╭─ TASK INPUTS

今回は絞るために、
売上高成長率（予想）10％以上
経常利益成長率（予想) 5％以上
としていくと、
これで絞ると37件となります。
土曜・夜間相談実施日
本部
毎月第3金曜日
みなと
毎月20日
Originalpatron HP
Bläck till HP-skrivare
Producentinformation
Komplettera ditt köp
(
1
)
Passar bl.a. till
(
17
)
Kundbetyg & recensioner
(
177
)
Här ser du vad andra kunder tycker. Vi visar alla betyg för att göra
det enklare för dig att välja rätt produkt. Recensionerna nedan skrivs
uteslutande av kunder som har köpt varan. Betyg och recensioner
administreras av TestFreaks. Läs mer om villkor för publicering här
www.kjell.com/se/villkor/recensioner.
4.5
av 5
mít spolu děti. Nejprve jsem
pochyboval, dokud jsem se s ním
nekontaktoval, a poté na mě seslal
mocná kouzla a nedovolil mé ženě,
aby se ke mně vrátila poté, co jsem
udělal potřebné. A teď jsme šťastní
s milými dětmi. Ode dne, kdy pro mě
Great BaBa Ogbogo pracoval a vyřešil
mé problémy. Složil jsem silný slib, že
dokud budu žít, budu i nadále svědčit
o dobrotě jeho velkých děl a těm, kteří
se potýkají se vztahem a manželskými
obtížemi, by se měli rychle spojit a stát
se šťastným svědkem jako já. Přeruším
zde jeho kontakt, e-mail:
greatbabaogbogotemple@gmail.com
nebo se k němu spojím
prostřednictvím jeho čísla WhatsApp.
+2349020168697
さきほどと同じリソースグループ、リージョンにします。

╰─

- **WHAT IS NEEDED**:
Each line above with the word "jsem" needs to be copied.

- **TASK RESULT**:
mít spolu děti. Nejprve jsem
pochyboval, dokud jsem se s ním
aby se ke mně vrátila poté, co jsem
mé problémy. Složil jsem silný slib, že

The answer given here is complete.